## [INSTRUCTION]
Copy the text of each row below, substituting "Пластик" for every "Металл" and keeping everything else unchanged. Leave the pictures out of your answer.

## [DATA]
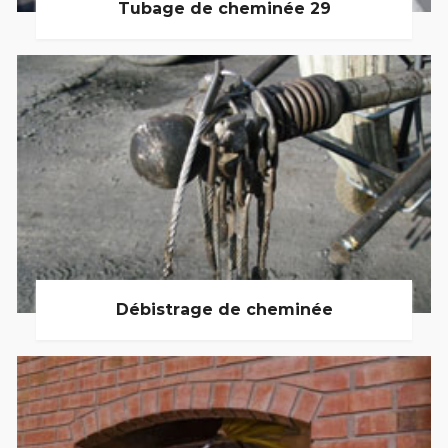
Tubage de cheminée 29
Débistrage de cheminée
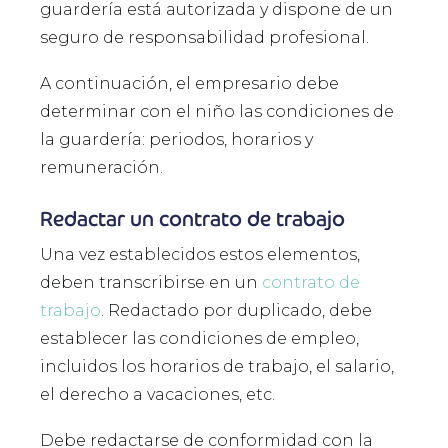
guardería está autorizada y dispone de un
seguro de responsabilidad profesional.
A continuación, el empresario debe
determinar con el niño las condiciones de
la guardería: periodos, horarios y
remuneración.
Redactar un contrato de trabajo
Una vez establecidos estos elementos,
deben transcribirse en un
contrato de
trabajo
. Redactado por duplicado, debe
establecer las condiciones de empleo,
incluidos los horarios de trabajo, el salario,
el derecho a vacaciones, etc.
Debe redactarse de conformidad con la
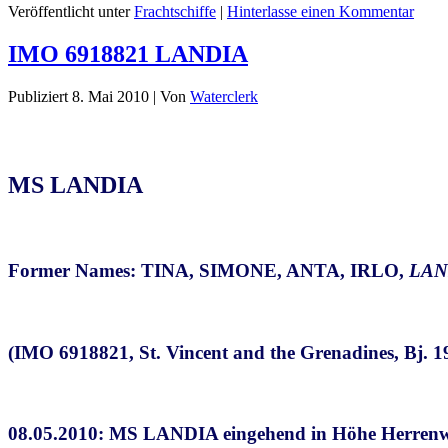
Veröffentlicht unter
Frachtschiffe
|
Hinterlasse einen Kommentar
IMO 6918821 LANDIA
Publiziert
8. Mai 2010
|
Von
Waterclerk
MS LANDIA
Former Names: TINA, SIMONE, ANTA, IRLO,
LAND
(IMO 6918821, St. Vincent and the Grenadines, Bj. 
08.05.2010:
MS LANDIA eingehend in Höhe Herren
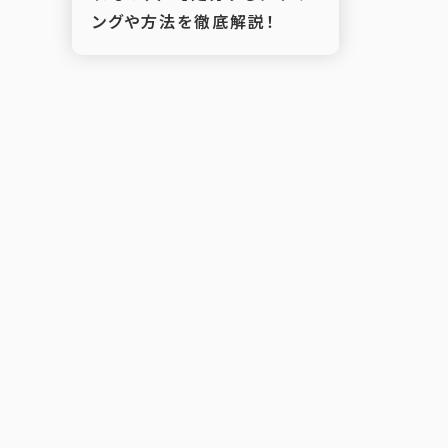
ングや方法を徹底解説！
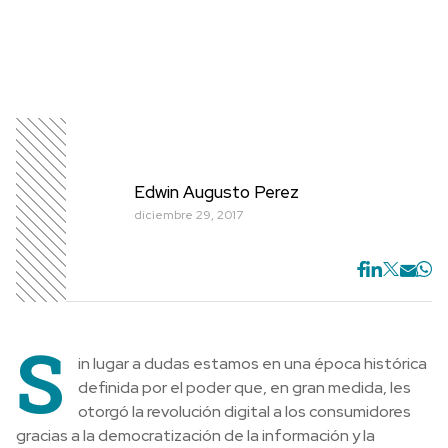
Edwin Augusto Perez
diciembre 29, 2017
S
in lugar a dudas estamos en una época histórica
definida por el poder que, en gran medida, les
otorgó la revolución digital a los consumidores
gracias a la democratización de la información y la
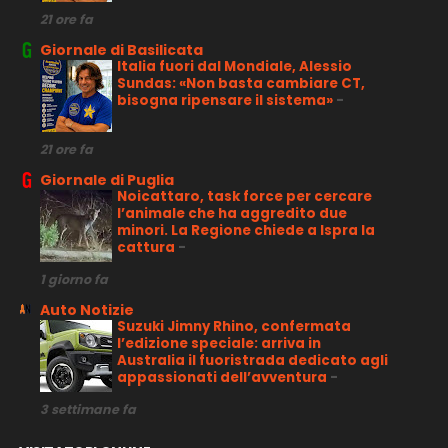
21 ore fa
Giornale di Basilicata
Italia fuori dal Mondiale, Alessio
Sundas: «Non basta cambiare CT,
bisogna ripensare il sistema»
-
21 ore fa
Giornale di Puglia
Noicattaro, task force per cercare
l’animale che ha aggredito due
minori. La Regione chiede a Ispra la
cattura
-
1 giorno fa
Auto Notizie
Suzuki Jimny Rhino, confermata
l’edizione speciale: arriva in
Australia il fuoristrada dedicato agli
appassionati dell’avventura
-
3 settimane fa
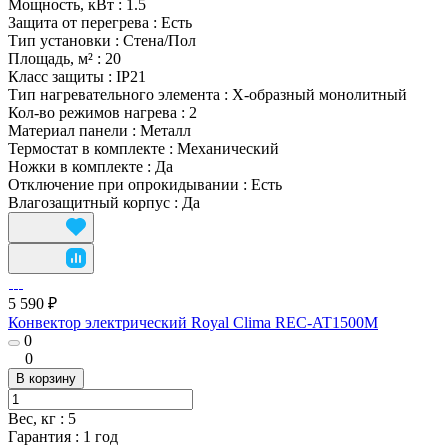
Мощность, кВт
:
1.5
Защита от перегрева
:
Есть
Тип установки
:
Стена/Пол
Площадь, м²
:
20
Класс защиты
:
IP21
Тип нагревательного элемента
:
Х-образный монолитный
Кол-во режимов нагрева
:
2
Материал панели
:
Металл
Термостат в комплекте
:
Механический
Ножки в комплекте
:
Да
Отключение при опрокидывании
:
Есть
Влагозащитный корпус
:
Да
5 590 ₽
Конвектор электрический Royal Clima REC-AT1500M
0
0
В корзину
Вес, кг
:
5
Гарантия
:
1 год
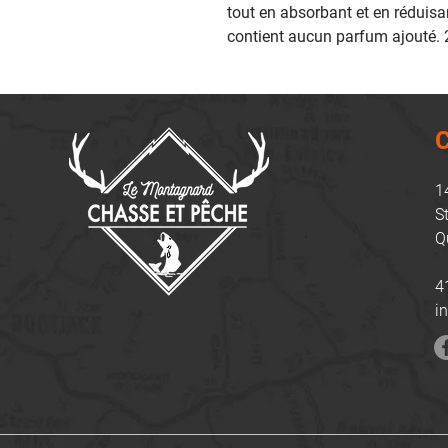
tout en absorbant et en réduisant
contient aucun parfum ajouté. 
C
1
S
Q
4
i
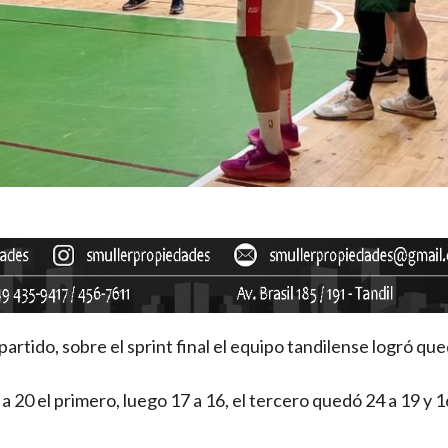
artido, sobre el sprint final el equipo tandilense logró qu
a 20 el primero, luego 17 a 16, el tercero quedó 24 a 19 y 1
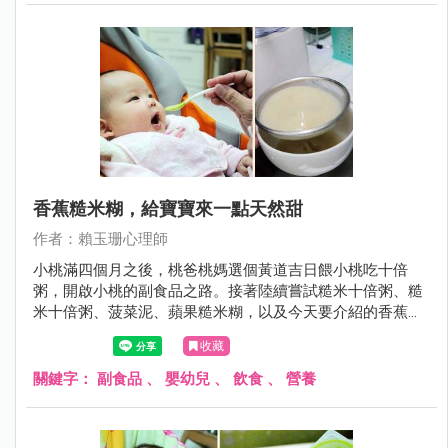
香蕉糙米糊，給寶寶來一點天然甜
作者：賴玉珊心理師
小桃滿四個月之後，桃爸桃媽選個黃道吉日餵小桃吃十倍
粥，開啟小桃的副食品之路。接著陸續嘗試糙米十倍粥、糙
米十倍粥、菠菜泥、蘋果糙米糊，以及今天要介紹的香蕉糙
米糊。
收藏
關鍵字：
副食品
、
嬰幼兒
、
飲食
、
營養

## [OUTPUT]
Tubage de cheminée 29
Débistrage de cheminée
guardería está autorizada y dispone de un
seguro de responsabilidad profesional.
A continuación, el empresario debe
determinar con el niño las condiciones de
la guardería: periodos, horarios y
remuneración.
Redactar un contrato de trabajo
Una vez establecidos estos elementos,
deben transcribirse en un
contrato de
trabajo
. Redactado por duplicado, debe
establecer las condiciones de empleo,
incluidos los horarios de trabajo, el salario,
el derecho a vacaciones, etc.
Debe redactarse de conformidad con la
Veröffentlicht unter
Frachtschiffe
|
Hinterlasse einen Kommentar
IMO 6918821 LANDIA
Publiziert
8. Mai 2010
|
Von
Waterclerk
MS LANDIA
Former Names: TINA, SIMONE, ANTA, IRLO,
LAND
(IMO 6918821, St. Vincent and the Grenadines, Bj. 
08.05.2010:
MS LANDIA eingehend in Höhe Herren
ングや方法を徹底解説！
Edwin Augusto Perez
diciembre 29, 2017
S
in lugar a dudas estamos en una época histórica
definida por el poder que, en gran medida, les
otorgó la revolución digital a los consumidores
gracias a la democratización de la información y la
21 ore fa
Giornale di Basilicata
Italia fuori dal Mondiale, Alessio
Sundas: «Non basta cambiare CT,
bisogna ripensare il sistema»
-
21 ore fa
Giornale di Puglia
Noicattaro, task force per cercare
l’animale che ha aggredito due
minori. La Regione chiede a Ispra la
cattura
-
1 giorno fa
Auto Notizie
Suzuki Jimny Rhino, confermata
l’edizione speciale: arriva in
Australia il fuoristrada dedicato agli
appassionati dell’avventura
-
3 settimane fa
Мощность, кВт
:
1.5
Защита от перегрева
:
Есть
Тип установки
:
Стена/Пол
Площадь, м²
:
20
Класс защиты
:
IP21
Тип нагревательного элемента
:
Х-образный монолитный
Кол-во режимов нагрева
:
2
Материал панели
:
Пластик
Термостат в комплекте
:
Механический
Ножки в комплекте
:
Да
Отключение при опрокидывании
:
Есть
Влагозащитный корпус
:
Да
5 590 ₽
Конвектор электрический Royal Clima REC-AT1500M
0
0
В корзину
Вес, кг
:
5
Гарантия
:
1 год
tout en absorbant et en réduisant
contient aucun parfum ajouté. 
C
1
S
Q
4
i
artido, sobre el sprint final el equipo tandilense logró qu
a 20 el primero, luego 17 a 16, el tercero quedó 24 a 19 y 1
香蕉糙米糊，給寶寶來一點天然甜
作者：賴玉珊心理師
小桃滿四個月之後，桃爸桃媽選個黃道吉日餵小桃吃十倍
粥，開啟小桃的副食品之路。接著陸續嘗試糙米十倍粥、糙
米十倍粥、菠菜泥、蘋果糙米糊，以及今天要介紹的香蕉糙
米糊。
收藏
關鍵字：
副食品
、
嬰幼兒
、
飲食
、
營養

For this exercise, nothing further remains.